Kurniawan’s use of the bildungsroman to critique religious individualism might seem counterintuitive: is it not, after all, the narrative form of individualization par excellence? But we must remember that some of the most important literary works from postcolonial countries—from José Rizal’s Noli Me Tángere (1887) to Anna Burns’s Milkman (2018)—have been coming-of-age novels.
Scholars such as Pheng Cheah and Caroline Hau have argued that postcolonial writers turn to the form for its allegorical capacity: the growth of the nation as a self-directing organism is paralleled by the development of a healthy and rational individual consciousness, able to resist the sickness of colonialism.
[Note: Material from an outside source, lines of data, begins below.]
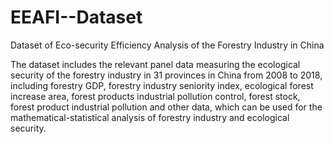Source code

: # EEAFI--Dataset
Dataset of Eco-security Efficiency Analysis of the Forestry Industry in China

The dataset includes the relevant panel data measuring the ecological security of the forestry industry in 31 provinces in China from 2008 to 2018, including forestry GDP, forestry industry seniority index, ecological forest increase area, forest products industrial pollution control, forest stock, forest product industrial pollution and other data, which can be used for the mathematical-statistical analysis of forestry industry and ecological security.
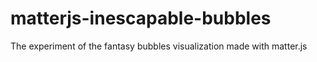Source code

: # matterjs-inescapable-bubbles
The experiment of the fantasy bubbles visualization made with matter.js
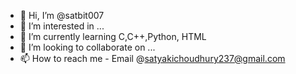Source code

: - 👋 Hi, I’m @satbit007
- 👀 I’m interested in ...
- 🌱 I’m currently learning C,C++,Python, HTML
- 💞️ I’m looking to collaborate on ...
- 📫 How to reach me - Email @satyakichoudhury237@gmail.com

<!---
satbit007/satbit007 is a ✨ special ✨ repository because its `README.md` (this file) appears on your GitHub profile.
You can click the Preview link to take a look at your changes.
--->
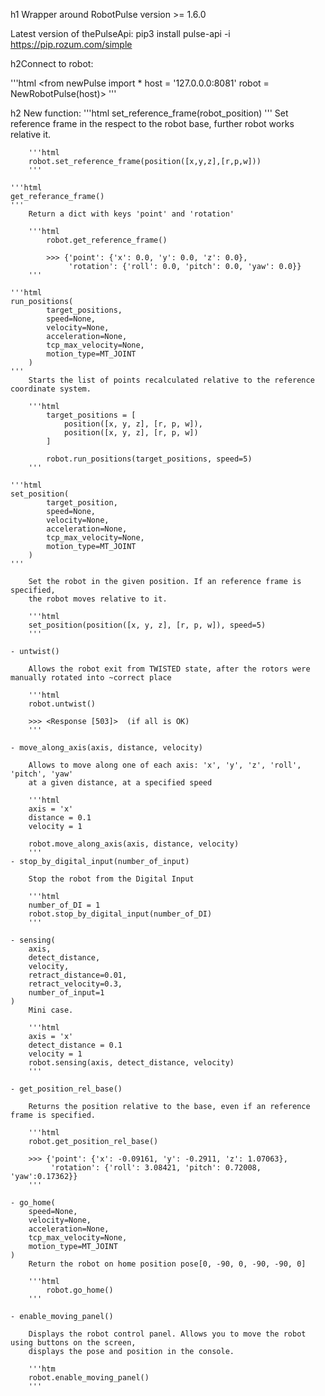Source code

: h1 Wrapper around RobotPulse version >= 1.6.0

Latest version of thePulseApi: pip3 install pulse-api -i https://pip.rozum.com/simple

h2Connect to robot:

'''html
<from newPulse import *
host = '127.0.0.0:8081'
robot = NewRobotPulse(host)>
'''

h2 New function:
    '''html
    set_reference_frame(robot_position)
    '''
        Set reference frame in the respect to the robot base,
        further robot works relative it.

        '''html
        robot.set_reference_frame(position([x,y,z],[r,p,w]))
        '''

    '''html
    get_referance_frame()
    '''
        Return a dict with keys 'point' and 'rotation'

        '''html
            robot.get_reference_frame()

            >>> {'point': {'x': 0.0, 'y': 0.0, 'z': 0.0},
                 'rotation': {'roll': 0.0, 'pitch': 0.0, 'yaw': 0.0}}
        '''

    '''html
    run_positions(
            target_positions,
            speed=None,
            velocity=None,
            acceleration=None,
            tcp_max_velocity=None,
            motion_type=MT_JOINT
        )
    '''
        Starts the list of points recalculated relative to the reference coordinate system.

        '''html
            target_positions = [
                position([x, y, z], [r, p, w]),
                position([x, y, z], [r, p, w])
            ]

            robot.run_positions(target_positions, speed=5)
        '''

    '''html
    set_position(
            target_position,
            speed=None,
            velocity=None,
            acceleration=None,
            tcp_max_velocity=None,
            motion_type=MT_JOINT
        )
    '''

        Set the robot in the given position. If an reference frame is specified,
        the robot moves relative to it.

        '''html
        set_position(position([x, y, z], [r, p, w]), speed=5)
        '''

    - untwist()

        Allows the robot exit from TWISTED state, after the rotors were manually rotated into ~correct place

        '''html
        robot.untwist()

        >>> <Response [503]>  (if all is OK)
        '''

    - move_along_axis(axis, distance, velocity)

        Allows to move along one of each axis: 'x', 'y', 'z', 'roll', 'pitch', 'yaw'
        at a given distance, at a specified speed

        '''html
        axis = 'x'
        distance = 0.1
        velocity = 1

        robot.move_along_axis(axis, distance, velocity)
        '''
    - stop_by_digital_input(number_of_input)

        Stop the robot from the Digital Input

        '''html
        number_of_DI = 1
        robot.stop_by_digital_input(number_of_DI)
        '''

    - sensing(
        axis,
        detect_distance,
        velocity,
        retract_distance=0.01,
        retract_velocity=0.3,
        number_of_input=1
    )
        Mini case.

        '''html
        axis = 'x'
        detect_distance = 0.1
        velocity = 1
        robot.sensing(axis, detect_distance, velocity)
        '''

    - get_position_rel_base()

        Returns the position relative to the base, even if an reference frame is specified.

        '''html
        robot.get_position_rel_base()

        >>> {'point': {'x': -0.09161, 'y': -0.2911, 'z': 1.07063},
             'rotation': {'roll': 3.08421, 'pitch': 0.72008, 'yaw':0.17362}}
        '''

    - go_home(
        speed=None,
        velocity=None,
        acceleration=None,
        tcp_max_velocity=None,
        motion_type=MT_JOINT
    )
        Return the robot on home position pose[0, -90, 0, -90, -90, 0]

        '''html
            robot.go_home()
        '''

    - enable_moving_panel()

        Displays the robot control panel. Allows you to move the robot using buttons on the screen,
        displays the pose and position in the console.

        '''htm
        robot.enable_moving_panel()
        '''
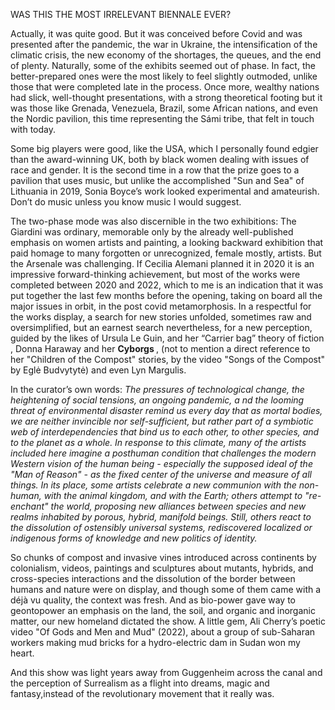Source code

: 
WAS THIS THE MOST IRRELEVANT BIENNALE EVER?

<p>
Actually, it was quite good. But it was conceived before Covid and was presented after the pandemic, the war in Ukraine, the intensification of the 
climatic crisis, the new economy of the shortages, the queues, and the end of plenty. Naturally, some of the exhibits seemed out of phase. 
In fact, the better-prepared ones were the most likely to feel slightly outmoded, unlike those that were completed late in the process. 
Once more, wealthy nations had slick, well-thought presentations, with a strong theoretical footing but it was those like Grenada, Venezuela, 
Brazil, some African nations, and even the Nordic pavilion, this time representing the Sámi tribe, that felt in touch with today.
</p>
<p>
Some big players were good, like the USA, which I personally found edgier than the award-winning UK, both by black women dealing with
issues of race and gender. It is the second time in a row that the prize goes to a pavilion that uses music, but unlike the accomplished
"Sun and Sea" of Lithuania in 2019, Sonia Boyce’s work looked experimental and amateurish. Don’t do music unless you know music I would suggest. </p>
<p>
The two-phase mode was also discernible in the two exhibitions: The Giardini was ordinary, memorable only by the already well-published 
emphasis on women artists and painting, a looking backward exhibition that paid homage to many forgotten or unrecognized, female mostly, artists. 
But the Arsenale was challenging. If Cecilia Alemani planned it in 2020  it is an impressive forward-thinking achievement, 
but most of the works were completed between 2020 and 2022, which to me is an indication that it was put together the last few months 
before the opening, taking on board all the major issues in orbit, in the post covid metamorphosis.  In a respectful for the works display,
a search for new stories unfolded, sometimes raw and oversimplified, but an earnest search nevertheless, for a new perception, guided by the
likes of Ursula Le Guin, and her “Carrier bag” theory of fiction , Donna Haraway and her <b> Cyborgs </b>, (not to mention a direct reference to her  "Children
of the Compost"  stories, by the video "Songs of the Compost" by Eglė Budvytytė) and even Lyn Margulis. 
</p>

 
<p>
In the curator’s own words: <i>The pressures of technological change, the heightening of social tensions, an ongoing pandemic, a
nd the looming threat of environmental disaster remind us every day that as mortal bodies, we are neither invincible 
nor self-sufficient, but rather part of a symbiotic web of interdependencies that bind us to each other, to other species, 
and to the planet as a whole. In response to this climate, many of the artists included here imagine a posthuman condition that 
challenges the modern Western vision of the human being - especially the supposed ideal of the "Man of Reason" - as the fixed center 
of the universe and measure of all things. In its place, some artists celebrate a new communion with the non-human, with the animal kingdom, 
and with the Earth; others attempt to "re-enchant" the world, proposing new alliances between species and new realms inhabited by porous, 
hybrid, manifold beings. Still, others react to the dissolution of ostensibly universal systems, rediscovered localized or indigenous forms 
of knowledge and new politics of identity. </i> 
</p>

 
<p>
So chunks of compost and invasive vines introduced across continents by colonialism, videos, paintings and sculptures about mutants, hybrids, 
and cross-species interactions and the dissolution of the border between humans and nature were on display, and though some of them came 
 with a déjà vu quality, the context was fresh.  And as
bio-power gave way to geontopower an emphasis on the land, the soil, and organic and inorganic matter, our new homeland dictated the show. 
 A little gem, Ali Cherry’s poetic video "Of Gods and Men and Mud" (2022), about a group of sub-Saharan workers making mud bricks for a 
hydro-electric dam in Sudan won my heart.
</p>

<p>
And this show was light years away from Guggenheim across the canal and the perception of Surrealism as a flight into dreams, magic and fantasy,instead of the
revolutionary movement that it really was.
Yet Kurniawan is at least a generation removed from the writers these scholars studied: Salman Rushdie, Ngũgĩ wa Thiong’o, Jamaica Kincaid, V. S. Naipaul, or even the author to whom he is inevitably compared, Pramoedya Ananta Toer. None of Kurniawan’s protagonists have the ambition to map the social totality the way Minke and his double Pangemanann in Pramoedya’s Buru Quartet (1980–88) do—not because Kurniawan is a lesser writer but because he lives in an age where nationalist slogans like “NKRI Harga Mati” (roughly, “the Unitary State of the Republic of Indonesia on Pain of Death”) are used, more often than not, to suppress any form of criticism of the state.
Kurniawan turns to the bildungsroman precisely for its failure. Neither religion nor the nation provides a viable form of collective life, but the novel does not want us to look back nostalgically at some idealized picture of a rural childhood.